Personal information
- Born: August 6, 1973 (age 53) Ottawa, Ontario, Canada
- Listed height: 5 ft 11 in (1.80 m)
- Listed weight: 210 lb (95 kg)

Career information
- University: UBC

Career history
- 1998–1999: Winnipeg Blue Bombers
- 1999–2000: Saskatchewan Roughriders

= Paul Girodo =

Canadian football player (born 1973)

Paul Girodo (born August 6, 1973) is a Canadian former professional football linebacker who played three seasons in the Canadian Football League (CFL) with the Winnipeg Blue Bombers and Saskatchewan Roughriders. He played CIS football for the UBC Thunderbirds of the University of British Columbia.

==Early life==
Paul Girodo was born on August 6, 1973, in Ottawa. He played CIS football for the UBC Thunderbirds of the University of British Columbia, with his final year being in 1997.

==Professional career==
Girodo dressed in six games for the Winnipeg Blue Bombers of the Canadian Football League (CFL) in 1998, posting two special teams tackles. He wore jersey number 27 during the 1998 season. He switched to number 19 in 1999 and dressed in five games for the Blue Bombers that year but did not record any statistics. Girodo was released on August 16, 1999.

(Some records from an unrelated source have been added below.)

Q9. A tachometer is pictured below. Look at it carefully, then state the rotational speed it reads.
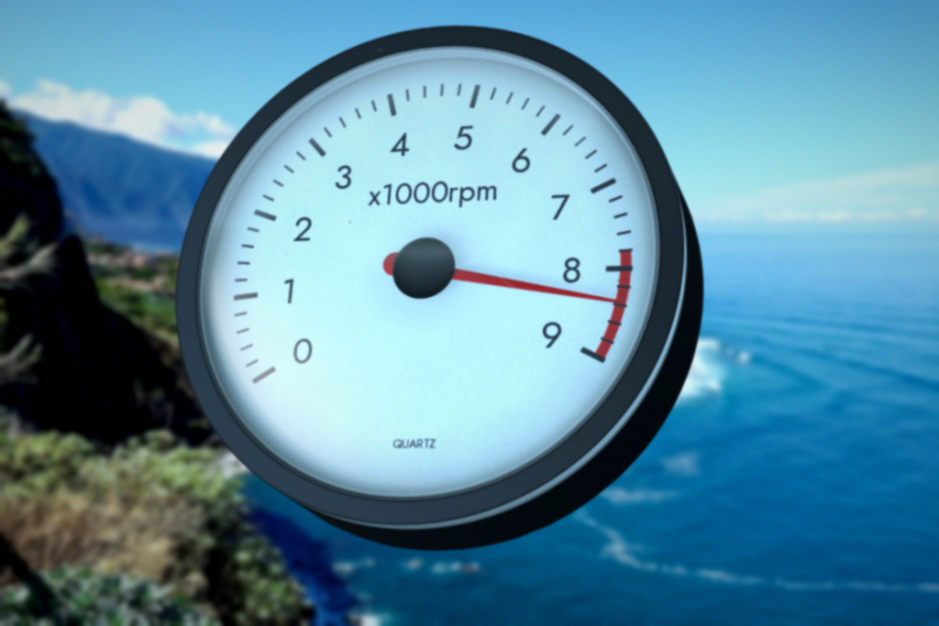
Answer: 8400 rpm
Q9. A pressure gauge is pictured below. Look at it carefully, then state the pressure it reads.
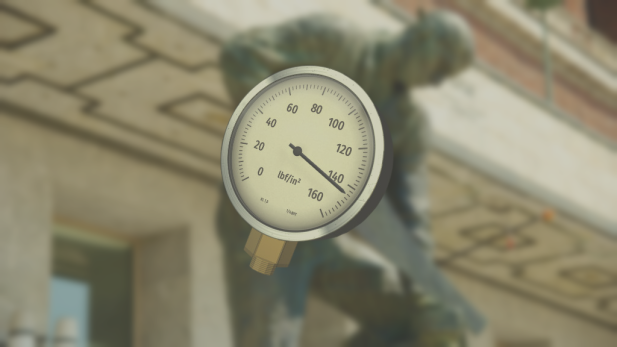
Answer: 144 psi
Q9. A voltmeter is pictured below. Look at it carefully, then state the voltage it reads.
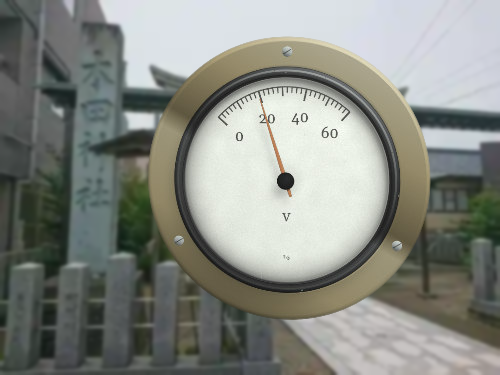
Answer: 20 V
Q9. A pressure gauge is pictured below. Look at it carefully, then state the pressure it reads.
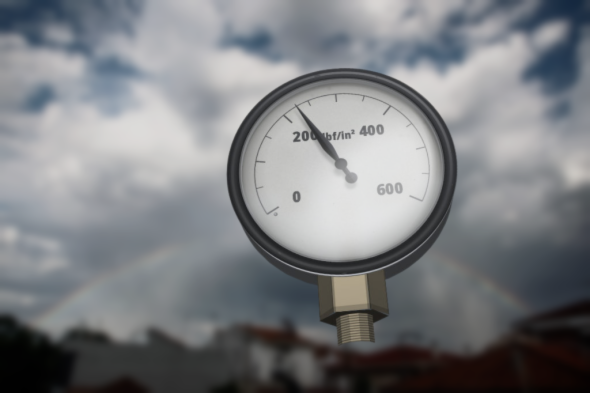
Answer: 225 psi
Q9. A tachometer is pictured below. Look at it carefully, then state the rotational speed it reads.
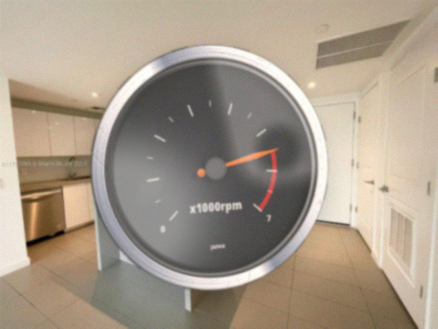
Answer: 5500 rpm
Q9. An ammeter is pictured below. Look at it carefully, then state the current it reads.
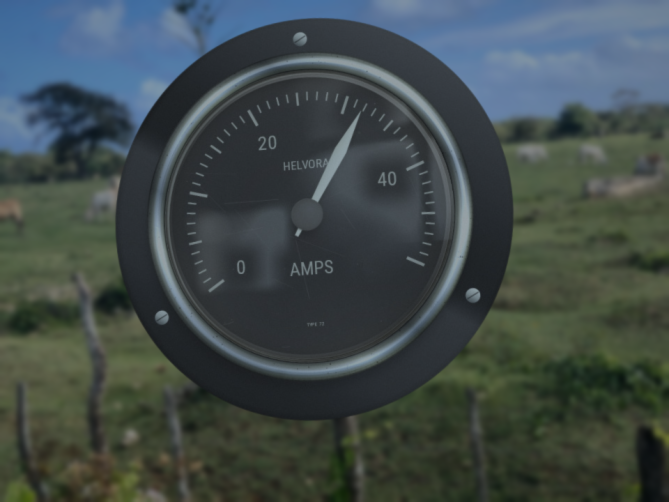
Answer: 32 A
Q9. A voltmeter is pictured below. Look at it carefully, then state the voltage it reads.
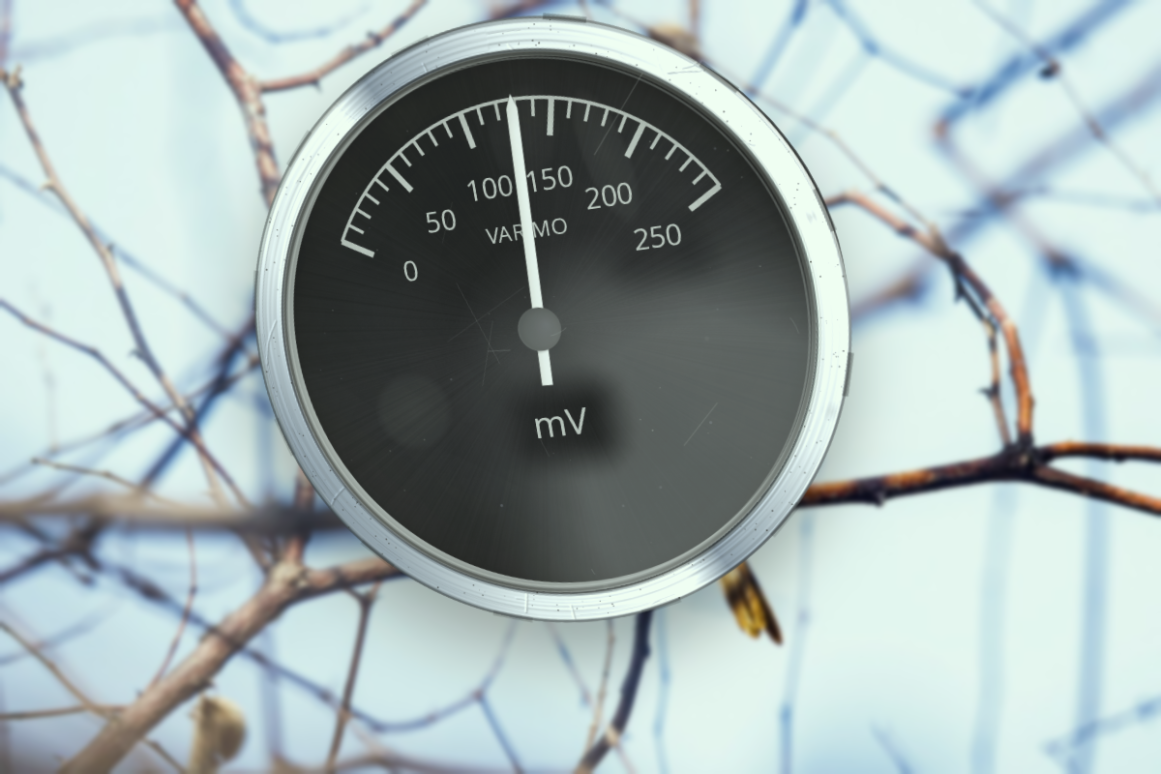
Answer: 130 mV
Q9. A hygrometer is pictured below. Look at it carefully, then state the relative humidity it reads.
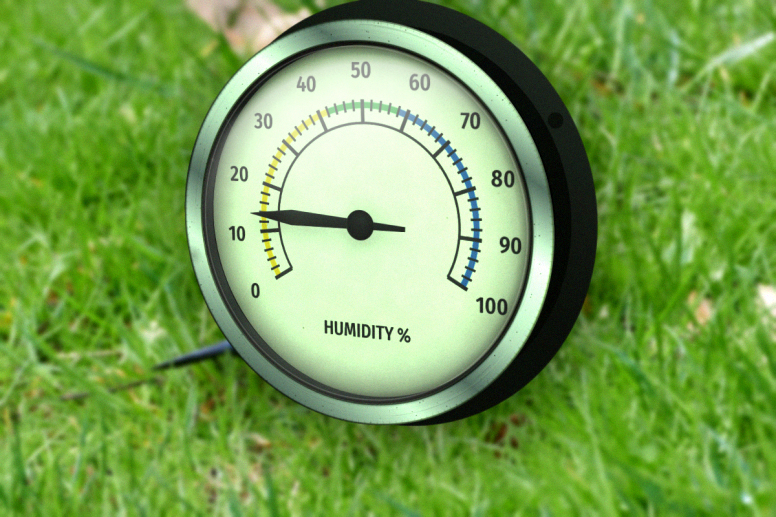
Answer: 14 %
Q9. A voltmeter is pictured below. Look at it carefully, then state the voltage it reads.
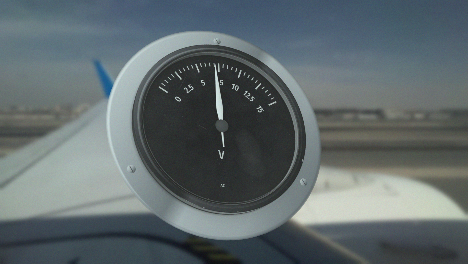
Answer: 7 V
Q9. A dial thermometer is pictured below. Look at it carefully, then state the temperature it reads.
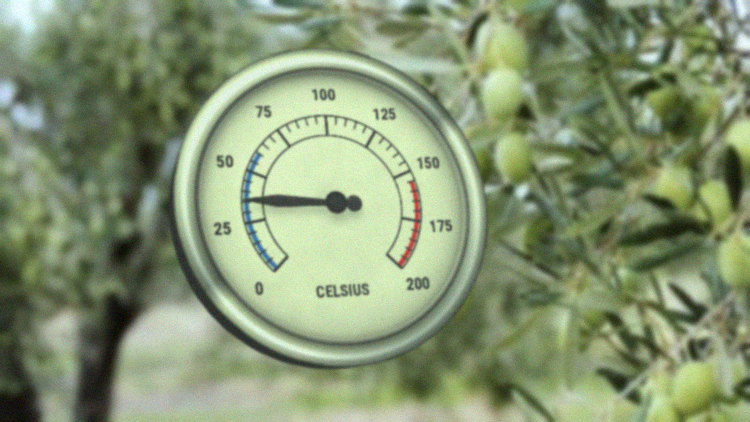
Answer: 35 °C
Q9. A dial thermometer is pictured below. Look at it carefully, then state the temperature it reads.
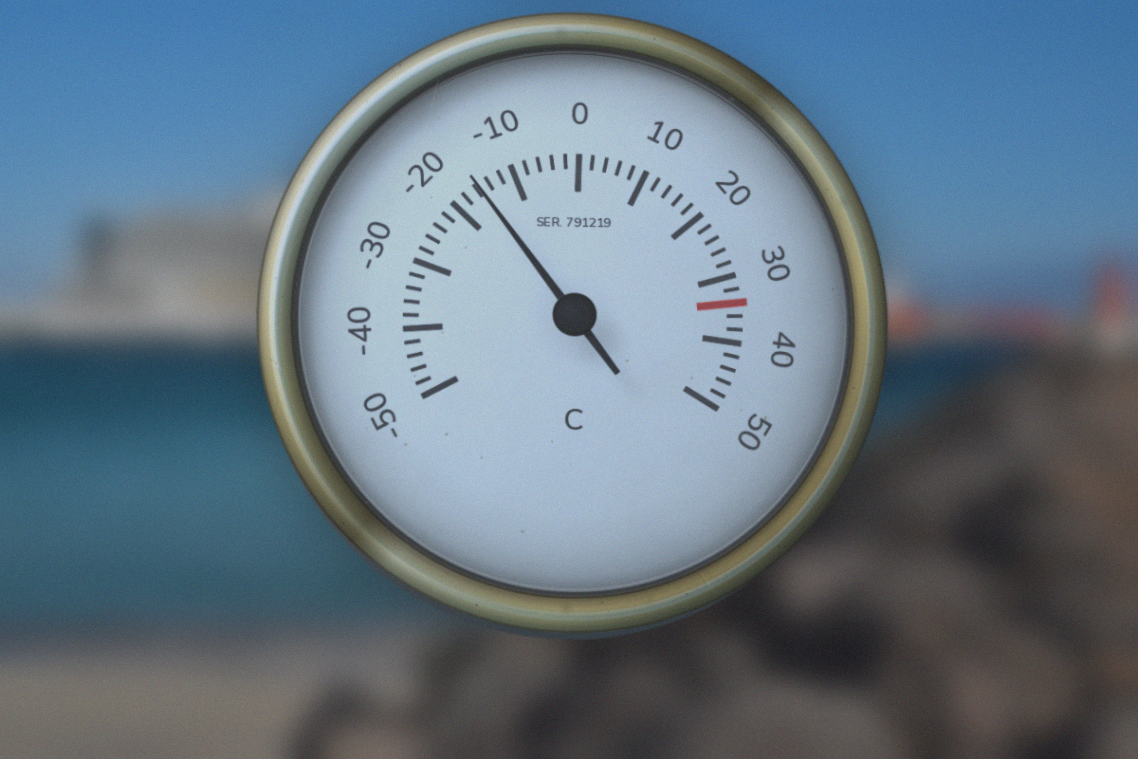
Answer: -16 °C
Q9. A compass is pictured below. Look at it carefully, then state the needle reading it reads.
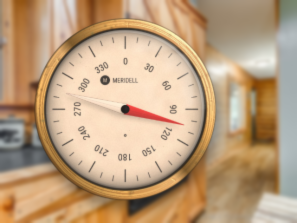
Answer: 105 °
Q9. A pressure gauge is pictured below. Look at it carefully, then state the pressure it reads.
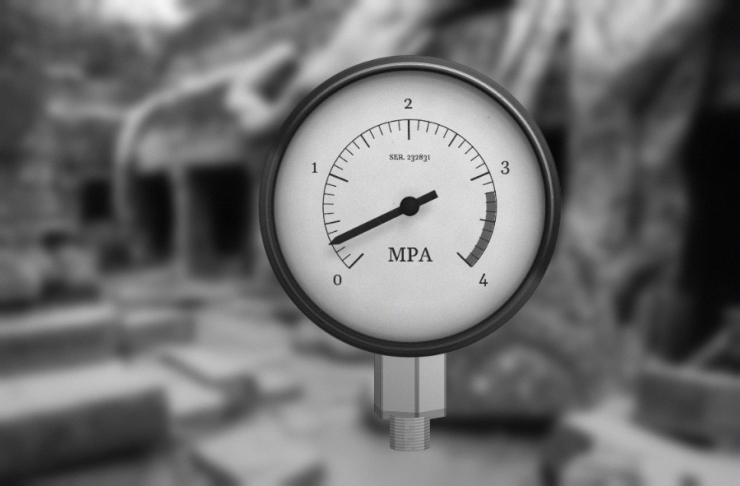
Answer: 0.3 MPa
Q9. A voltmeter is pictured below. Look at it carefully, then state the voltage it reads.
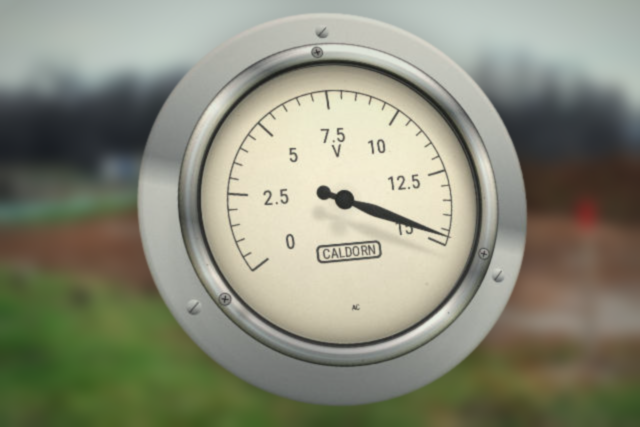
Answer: 14.75 V
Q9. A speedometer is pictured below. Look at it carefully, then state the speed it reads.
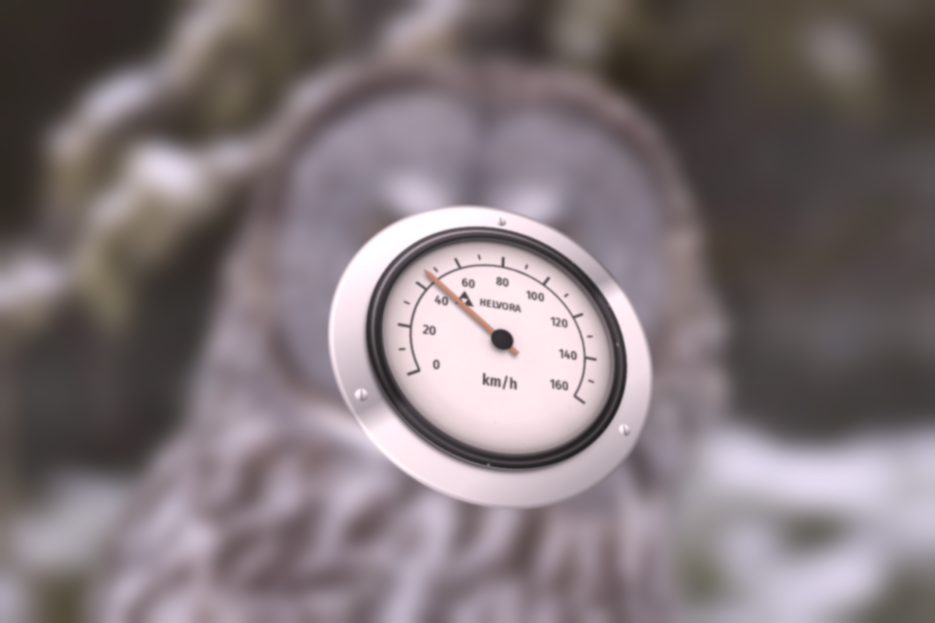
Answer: 45 km/h
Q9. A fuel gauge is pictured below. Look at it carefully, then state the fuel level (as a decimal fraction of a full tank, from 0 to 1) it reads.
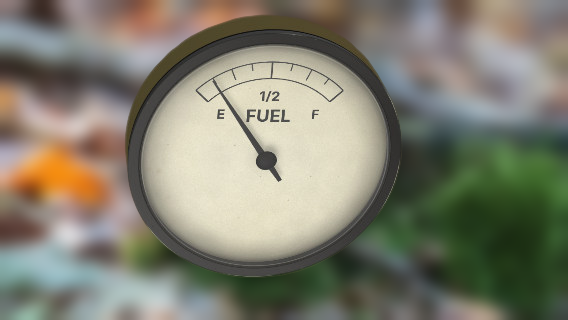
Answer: 0.125
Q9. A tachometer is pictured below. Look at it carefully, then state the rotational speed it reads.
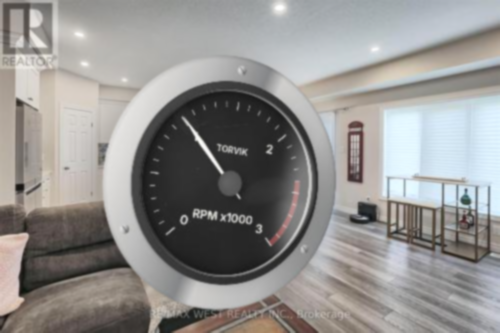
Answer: 1000 rpm
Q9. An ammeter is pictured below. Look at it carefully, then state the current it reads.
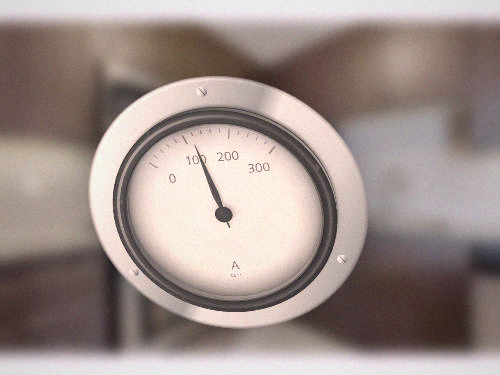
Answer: 120 A
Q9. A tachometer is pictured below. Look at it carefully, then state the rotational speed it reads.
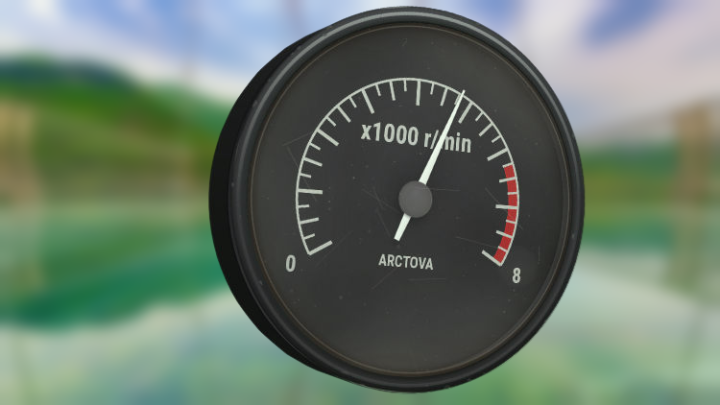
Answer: 4750 rpm
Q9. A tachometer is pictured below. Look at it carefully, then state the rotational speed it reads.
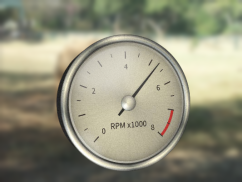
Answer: 5250 rpm
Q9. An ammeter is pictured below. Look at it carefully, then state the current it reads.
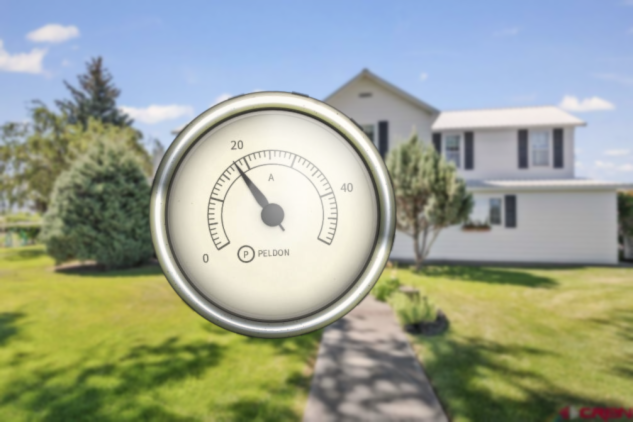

Girodo was then signed by the Saskatchewan Roughriders of the CFL in August 1999. He dressed in ten games for the Roughriders during the 1999 season, totaling seven special teams tackles and one forced fumble. He dressed in five games in 2000, recording one special teams tackle and one fumble recovery, before being released on August 9, 2000. Girodo wore number 11 with the Roughriders.